§ **Work order**
Filter the records below, keeping only the lines that contain the word "What". Copy each matching line in full.

Saved data entries:
>>>

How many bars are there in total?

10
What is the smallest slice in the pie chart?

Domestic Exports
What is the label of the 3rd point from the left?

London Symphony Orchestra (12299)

<<<

§ **Output of the task**
What is the smallest slice in the pie chart?
What is the label of the 3rd point from the left?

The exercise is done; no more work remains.